On the emotional side, strong rhythm or repetition (of a mantra, for example) has been shown to produce positive limbic discharge in the brain (the limbic system is part of the brain that deals with emotion among other things), which results in intensely pleasurable feelings. If these feelings are prolonged, a part of the brain called the amygdala gets involved; the amygdala is connected with the fear-arousal system. Some researchers think that the combination of pleasure and a slight elevation in the fear-arousal system could produce the feeling of religious awe that many of us experience. 

Ritual has also been proven to lower blood pressure, decrease heart rate, lower rates of respiration, reduce levels of the hormone cortisol (the “stress hormone”), and and create positive changes in immune system function. It seems that ritual is even good for our health.

See what the artists say about this very cool Newsweek cover here:
See what the artists say about this very cool Newsweek cover here:

Built for spiritual experience

None of this means that there is no magic in ritual. Far from it. What it means is that our physical bodies are built this way so that we are able to participate in the magic of ritual and to better communicate with the Divine; in our case, with Isis.
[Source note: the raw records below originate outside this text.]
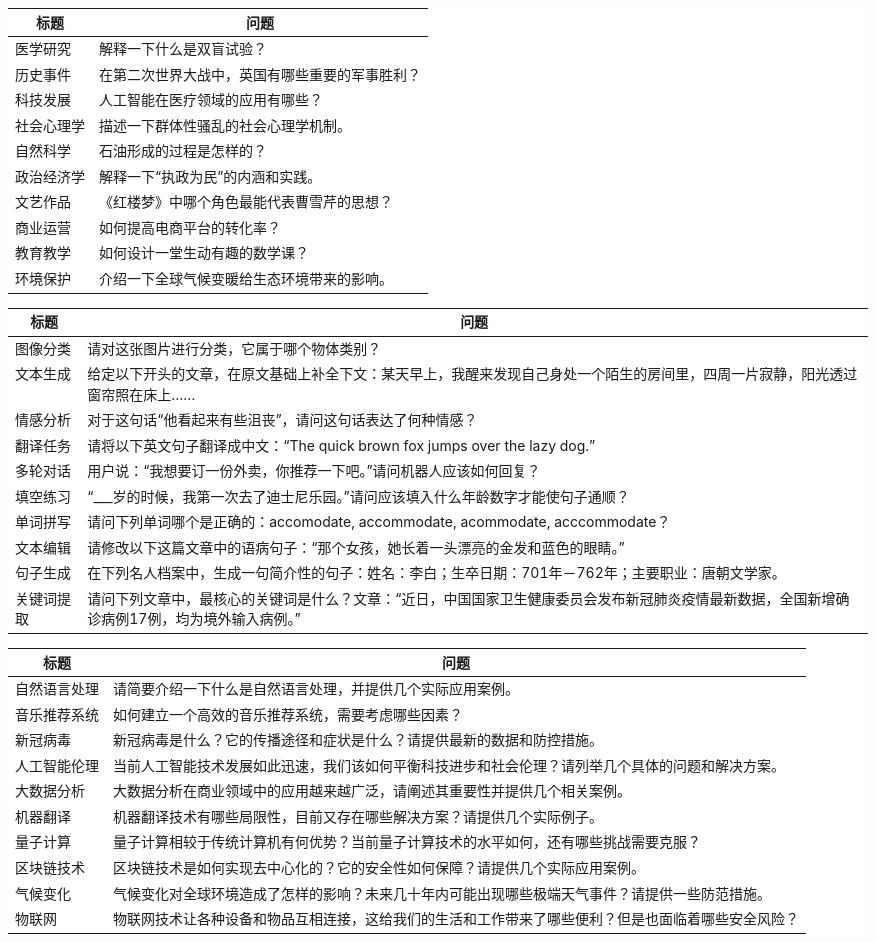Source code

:| 标题 | 问题 |
| --- | --- |
| 医学研究 | 解释一下什么是双盲试验？ |
| 历史事件 | 在第二次世界大战中，英国有哪些重要的军事胜利？ |
| 科技发展 | 人工智能在医疗领域的应用有哪些？ |
| 社会心理学 | 描述一下群体性骚乱的社会心理学机制。 |
| 自然科学 | 石油形成的过程是怎样的？ |
| 政治经济学 | 解释一下“执政为民”的内涵和实践。 |
| 文艺作品 | 《红楼梦》中哪个角色最能代表曹雪芹的思想？ |
| 商业运营 | 如何提高电商平台的转化率？ |
| 教育教学 | 如何设计一堂生动有趣的数学课？ |
| 环境保护 | 介绍一下全球气候变暖给生态环境带来的影响。 |

| 标题 | 问题 |
| --- | --- |
| 图像分类 | 请对这张图片进行分类，它属于哪个物体类别？ |
| 文本生成 | 给定以下开头的文章，在原文基础上补全下文：某天早上，我醒来发现自己身处一个陌生的房间里，四周一片寂静，阳光透过窗帘照在床上…… |
| 情感分析 | 对于这句话“他看起来有些沮丧”，请问这句话表达了何种情感？ |
| 翻译任务 | 请将以下英文句子翻译成中文：“The quick brown fox jumps over the lazy dog.” |
| 多轮对话 | 用户说：“我想要订一份外卖，你推荐一下吧。”请问机器人应该如何回复？ |
| 填空练习 | “___岁的时候，我第一次去了迪士尼乐园。”请问应该填入什么年龄数字才能使句子通顺？ |
| 单词拼写 | 请问下列单词哪个是正确的：accomodate, accommodate, acommodate, acccommodate？ |
| 文本编辑 | 请修改以下这篇文章中的语病句子：“那个女孩，她长着一头漂亮的金发和蓝色的眼睛。” |
| 句子生成 | 在下列名人档案中，生成一句简介性的句子：姓名：李白；生卒日期：701年－762年；主要职业：唐朝文学家。 |
| 关键词提取 | 请问下列文章中，最核心的关键词是什么？文章：“近日，中国国家卫生健康委员会发布新冠肺炎疫情最新数据，全国新增确诊病例17例，均为境外输入病例。” |

|标题|问题|
|----|----|
|自然语言处理|请简要介绍一下什么是自然语言处理，并提供几个实际应用案例。|
|音乐推荐系统|如何建立一个高效的音乐推荐系统，需要考虑哪些因素？|
|新冠病毒|新冠病毒是什么？它的传播途径和症状是什么？请提供最新的数据和防控措施。|
|人工智能伦理|当前人工智能技术发展如此迅速，我们该如何平衡科技进步和社会伦理？请列举几个具体的问题和解决方案。|
|大数据分析|大数据分析在商业领域中的应用越来越广泛，请阐述其重要性并提供几个相关案例。|
|机器翻译|机器翻译技术有哪些局限性，目前又存在哪些解决方案？请提供几个实际例子。|
|量子计算|量子计算相较于传统计算机有何优势？当前量子计算技术的水平如何，还有哪些挑战需要克服？|
|区块链技术|区块链技术是如何实现去中心化的？它的安全性如何保障？请提供几个实际应用案例。|
|气候变化|气候变化对全球环境造成了怎样的影响？未来几十年内可能出现哪些极端天气事件？请提供一些防范措施。|
|物联网|物联网技术让各种设备和物品互相连接，这给我们的生活和工作带来了哪些便利？但是也面临着哪些安全风险？|

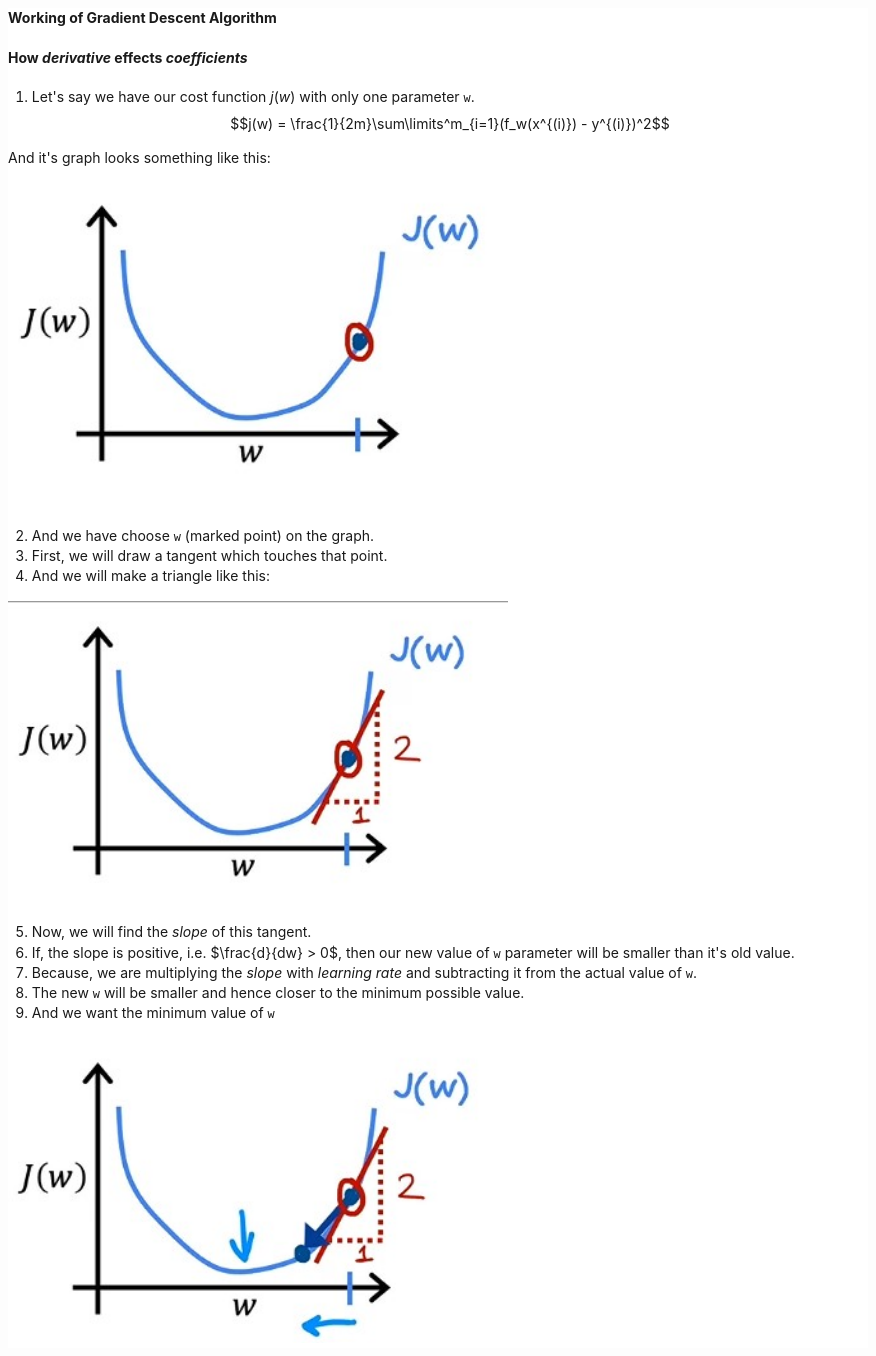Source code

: 
####  Working of Gradient Descent Algorithm

#### How *derivative* effects *coefficients*
1. Let's say we have our cost function $j(w)$ with only one parameter `w`.
$$j(w) = \frac{1}{2m}\sum\limits^m_{i=1}(f_w(x^{(i)}) - y^{(i)})^2$$

And it's graph looks something like this:

<img src="./images/derivative-1.jpg" alt="j function graph" width="500px">

2. And we have choose `w` (marked point) on the graph.
3. First, we will draw a tangent which touches that point.
4. And we will make a triangle like this:

<img src="./images/derivative-2.jpg" alt="tangent for derivate graph" width="500px">

5. Now, we will find the *slope* of this tangent.
6. If, the slope is positive, i.e. $\frac{d}{dw} > 0$, then our new value of `w` parameter will be smaller than it's old value.
7. Because, we are multiplying the *slope* with *learning rate* and subtracting it from the actual value of `w`.
8. The new `w` will be smaller and hence closer to the minimum possible value.
9. And we want the minimum value of `w`

<img src="./images/derivative-3.jpg" alt="w is getting closer to minimum value" width="500px">
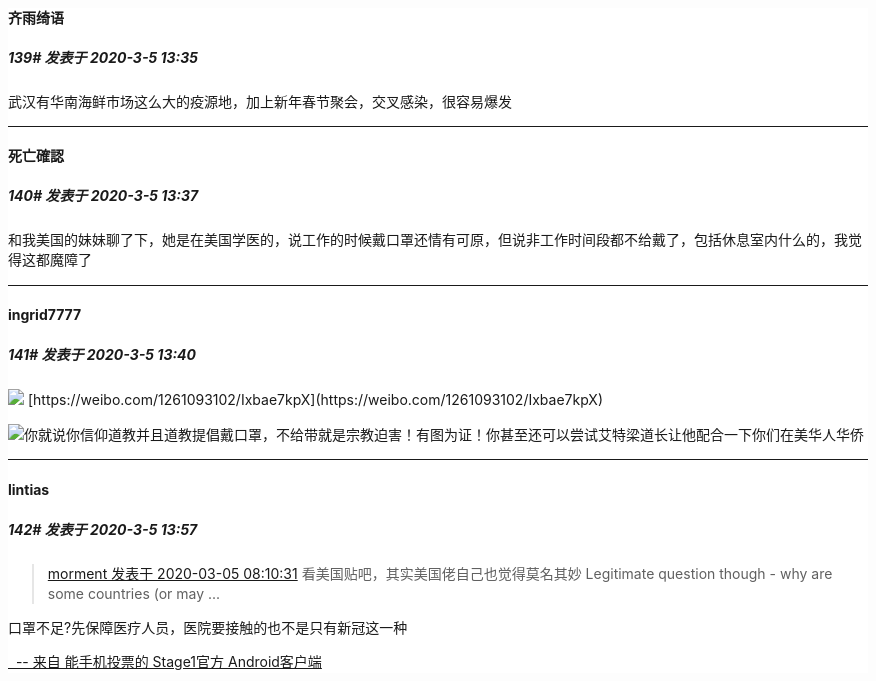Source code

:####  齐雨绮语  
##### 139#       发表于 2020-3-5 13:35




武汉有华南海鲜市场这么大的疫源地，加上新年春节聚会，交叉感染，很容易爆发







*****

####  死亡確認  
##### 140#       发表于 2020-3-5 13:37




和我美国的妹妹聊了下，她是在美国学医的，说工作的时候戴口罩还情有可原，但说非工作时间段都不给戴了，包括休息室内什么的，我觉得这都魔障了







*****

####  ingrid7777  
##### 141#       发表于 2020-3-5 13:40



<img src="https://wx1.sinaimg.cn/mw690/4b2ac0eely1gciw1btc4qj20u01hdkjn.jpg" referrerpolicy="no-referrer">
[https://weibo.com/1261093102/Ixbae7kpX](https://weibo.com/1261093102/Ixbae7kpX)

<img src="https://static.saraba1st.com/image/smiley/face2017/048.png" referrerpolicy="no-referrer">你就说你信仰道教并且道教提倡戴口罩，不给带就是宗教迫害！有图为证！你甚至还可以尝试艾特梁道长让他配合一下你们在美华人华侨








*****

####  lintias  
##### 142#       发表于 2020-3-5 13:57



<blockquote><a href="httphttps://bbs.saraba1st.com/2b/forum.php?mod=redirect&amp;goto=findpost&amp;pid=46621220&amp;ptid=1917229" target="_blank">morment 发表于 2020-03-05 08:10:31</a>
看美国贴吧，其实美国佬自己也觉得莫名其妙
Legitimate question though - why are some countries (or may ...</blockquote>口罩不足?先保障医疗人员，医院要接触的也不是只有新冠这一种

[  -- 来自 能手机投票的 Stage1官方 Android客户端](https://www.coolapk.com/apk/140634)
Our bodies are not the mere cause of the effect; they are its result. As the ancient Hermeticists would say: As Above, So Below. We are a microcosm reflecting the way the macrocosm works. Our bodies do not make us experience the spiritual. They enable us to experience the spiritual. We have evolved this way because the spiritual is real, because it is valuable, and because we human beings need to be able to experience it.

The magic of ritual profoundly affects us. Whether it’s a scripted group rite, a drumming circle, or an unscripted intuitive rite, ritual is one of our most powerful tools for human growth, spiritual expression, and Divine communion and the priestess or priest of Isis should indeed have some facility with this important tool.